En démarche qualité, la gestion de projet est presque totalement prise en charge par les entreprises. Certains architectes, quant à eux, se lancent dans une carrière de « coordinateur de projets » dissociée de la conception, soit dans les entreprises, soit comme prestataires de service. Le processus de conception est l’objet de plus d’attention qu’auparavant : les plans présentent davantage d’informations et la quantité des dessins s’est elle-même accrue. On a pris conscience de l’importance de la préparation du chantier et les concepteurs reviennent vers les missions de chantier. Bref, une certaine désorganisation continue à régner, mais les missions autrefois négligées reviennent à l’ordre du jour. La gestion de projet au Brésil va-t-elle revenir vers le modèle « classique » de maîtrise d’œuvre ?

Cet article fait le point sur les questions liées à la gestion de projet dans le domaine des constructions résidentielles privées à São Paulo, en s’appuyant sur plusieurs études de cas.

1. Gestion de projets privés aujourd’hui à São Paulo

La figure 1 montre de manière simplifiée l’organisation des acteurs de la construction d’édifices résidentiels résultant d’initiatives privées à São Paulo. Les principaux acteurs sont le client (le promoteur immobilier ou la société immobilière), l’entreprise du bâtiment et ses sous-traitants, ainsi que les concepteurs (architecte et ingénieurs responsables des différentes spécialités de projet – la « maîtrise d’œuvre »). En principe, un ingénieur génie civil est attaché à chaque chantier, mais dans certains cas, il a la responsabilité de deux chantiers ou plus de la même entreprise. Une ou plusieurs équipes assistent l’ingénieur de chantier pour la gestion de la qualité, la planification et le contrôle de la réalisation des travaux.

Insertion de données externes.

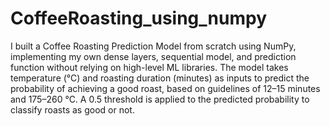 # **CoffeeRoasting_using_numpy**
I built a Coffee Roasting Prediction Model from scratch using NumPy, implementing my own dense layers, sequential model, and prediction function without relying on high-level ML libraries. The model takes temperature (°C) and roasting duration (minutes) as inputs to predict the probability of achieving a good roast, based on guidelines of 12–15 minutes and 175–260 °C. A 0.5 threshold is applied to the predicted probability to classify roasts as good or not.
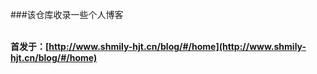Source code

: ###该仓库收录一些个人博客
</br>
</br>

**首发于：[http://www.shmily-hjt.cn/blog/#/home](http://www.shmily-hjt.cn/blog/#/home)**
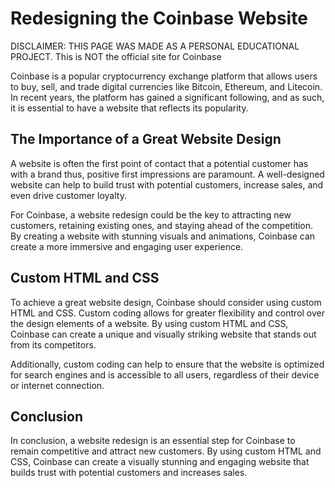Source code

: # Redesigning the Coinbase Website
DISCLAIMER: THIS PAGE WAS MADE AS A PERSONAL EDUCATIONAL PROJECT. This is NOT the official site for Coinbase

Coinbase is a popular cryptocurrency exchange platform that allows users to buy, sell, and trade digital currencies like Bitcoin, Ethereum, and Litecoin. In recent years, the platform has gained a significant following, and as such, it is essential to have a website that reflects its popularity.

## The Importance of a Great Website Design
A website is often the first point of contact that a potential customer has with a brand thus, positive first impressions are paramount. A well-designed website can help to build trust with potential customers, increase sales, and even drive customer loyalty.

For Coinbase, a website redesign could be the key to attracting new customers, retaining existing ones, and staying ahead of the competition. By creating a website with stunning visuals and animations, Coinbase can create a more immersive and engaging user experience.

## Custom HTML and CSS
To achieve a great website design, Coinbase should consider using custom HTML and CSS. Custom coding allows for greater flexibility and control over the design elements of a website. By using custom HTML and CSS, Coinbase can create a unique and visually striking website that stands out from its competitors.

Additionally, custom coding can help to ensure that the website is optimized for search engines and is accessible to all users, regardless of their device or internet connection.

## Conclusion
In conclusion, a website redesign is an essential step for Coinbase to remain competitive and attract new customers. By using custom HTML and CSS, Coinbase can create a visually stunning and engaging website that builds trust with potential customers and increases sales.
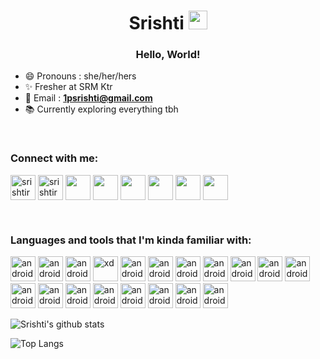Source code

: <h1 align="center">Srishti <img src="https://img.icons8.com/color/2x/instagram-verification-badge.png" height="30" width="30">
</h1>
<h3  align="center">Hello, World!</h3>

- :smile: Pronouns : she/her/hers
- :sparkles: Fresher at SRM Ktr
- :e-mail: Email : **1psrishti@gmail.com** 
- :books: Currently exploring everything tbh

<br>

### Connect with me:

<p  align="left">

<a  href="https://linkedin.com/in/srishtirawat2002"  target="blank">
<img  align="center"  src="https://img.icons8.com/doodle/2x/linkedin.png"  alt="srishtirawat2002"  height="40"  width="40"  /></a>
<a  href="https://www.instagram.com/_srishtayyy_"  target="blank">
<img  align="center"  src="https://img.icons8.com/dusk/2x/instagram-new.png"  alt="srishtirawat2002"  height="40"  width="40"  /></a>
<a  href="https://linkedin.com/in/srishtirawat2002"  target="blank">
<img  align="center"  src="https://img.icons8.com/doodle/2x/twitter.png"  height="40"  width="40"  /></a>
<a  href="https://linkedin.com/in/srishtirawat2002"  target="blank">
<img  align="center"  src="https://img.icons8.com/doodle/2x/gmail.png"  height="40"  width="40"  /></a>
<a  href="https://linkedin.com/in/srishtirawat2002"  target="blank">
<img  align="center"  src="https://img.icons8.com/doodle/2x/quora--v1.png"  height="40"  width="40"  /></a>
<a  href="https://linkedin.com/in/srishtirawat2002"  target="blank">
<img  align="center"  src="https://img.icons8.com/doodle/2x/dribbble-old-logo.png"  height="40"  width="40"  /></a>
<a  href="https://linkedin.com/in/srishtirawat2002"  target="blank">
<img  align="center"  src="https://img.icons8.com/doodle/2x/behance--v1.png"  height="40"  width="40"  /></a>
<a  href="https://linkedin.com/in/srishtirawat2002"  target="blank">
<img  align="center"  src="https://img.icons8.com/color/2x/codepen.png"  height="40"  width="40"  /></a>

</p>

<br>

### Languages and tools that I'm kinda familiar with:

<p  align="left">

<img src="https://img.icons8.com/plasticine/2x/android-os.png"  alt="android"  width="40"  height="40"/>    
<img src="https://img.icons8.com/plasticine/2x/visual-studio-code-2019.png"  alt="android"  width="40"  height="40"/>    
<img src="https://img.icons8.com/color/2x/blender-3d.png"  alt="android"  width="40"  height="40"/>    
<img  src="https://img.icons8.com/ios/2x/django.png"  alt="xd"  width="40"  height="40"/> 
<img src="https://www.vectorlogo.zone/logos/figma/figma-icon.svg"  alt="android"  width="40"  height="40"/>    
<img src="https://img.icons8.com/dusk/2x/dribbble.png"  alt="android"  width="40"  height="40"/>    
<img src="https://img.icons8.com/color/2x/adobe-xd.png"  alt="android"  width="40"  height="40"/>    
<img src="https://img.icons8.com/color/2x/firebase.png"  alt="android"  width="40"  height="40"/>    
<img src="https://img.icons8.com/color/2x/git.png"  alt="android"  width="40"  height="40"/>    
<img src="https://img.icons8.com/fluent/2x/github.png"  alt="android"  width="40"  height="40"/>
<img src="https://img.icons8.com/color/2x/html-5.png"  alt="android"  width="40"  height="40"/>
<img src="https://img.icons8.com/color/2x/css3.png"  alt="android"  width="40"  height="40"/>    
<img src="https://img.icons8.com/color/2x/javascript-logo-1.png"  alt="android"  width="40"  height="40"/>    
<img src="https://img.icons8.com/color/2x/java-coffee-cup-logo.png"  alt="android"  width="40"  height="40"/>    
<img src="https://img.icons8.com/color/2x/kotlin.png"  alt="android"  width="40"  height="40"/>    
<img src="https://devicons.github.io/devicon/devicon.git/icons/mysql/mysql-original-wordmark.svg"  alt="android"  width="40"  height="40"/>    
<img src="https://img.icons8.com/color/2x/python.png"  alt="android"  width="40"  height="40"/>    
<img src="https://img.icons8.com/fluent/2x/unity.png"  alt="android"  width="40"  height="40"/>    
<img src="https://img.icons8.com/color/2x/stackoverflow.png"  alt="android"  width="40"  height="40"/>    


<br>

![Srishti's github stats](https://github-readme-stats.vercel.app/api?username=1psrishti&show_icons=true&theme=dracula)

![Top Langs](https://github-readme-stats.vercel.app/api/top-langs/?username=1psrishti&show_icons=true&theme=dracula&layout=compact)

Illustration 1 : Les acteurs principaux du bâtiment au Brésil (Sao Paulo) ; schéma adapté de Souza (2001)

Illustration 1 : Les acteurs principaux du bâtiment au Brésil (Sao Paulo) ; schéma adapté de Souza (2001)

Une fois prise la décision de réaliser une opération immobilière, la société responsable engage dans un premier temps des architectes auxquels elle confie la conception initiale du projet. Habituellement, la société en question n’a pas encore engagé à ce stade les autres acteurs de la maîtrise d’œuvre et l’équipe de l’entreprise du bâtiment qui sera chargée d’exécuter les travaux de construction n’est pas associée à cette première phase. De nombreuses décisions sont alors prises qui vont influer sur la qualité du produit final. La phase de projet d’une opération immobilière peut être subdivisée en deux grandes séquences. La première est celle de la conception et de l’approbation du projet, et est placée sous la responsabilité directe de la société immobilière, avec, pour certaines décisions et dans certains cas, l’assistance technique de l’entreprise du bâtiment devant exécuter le projet. Cette étape débute par une analyse des terrains offerts à la société immobilière ou recherchés par celle-ci. On procède alors à la définition du produit et à une étude préliminaire comportant une étude de faisabilité de l’opération pour en arriver au développement du projet et au lancement du produit. Dans cette phase, il appartient à l’architecte de soumettre le projet à l’approbation de l’administration publique (permis de construire). La deuxième séquence est à la charge de l’entreprise du bâtiment ; c’est celle de la conception détaillée du projet. Elle commence dès que la viabilité commerciale de l’opération est avérée et comprend le développement de plans détaillés dits « exécutifs »2 et de plans de mise au point technique en ce qui concerne la « production ».3 Cette séquence est illustrée et détaillée par l’illustration 2.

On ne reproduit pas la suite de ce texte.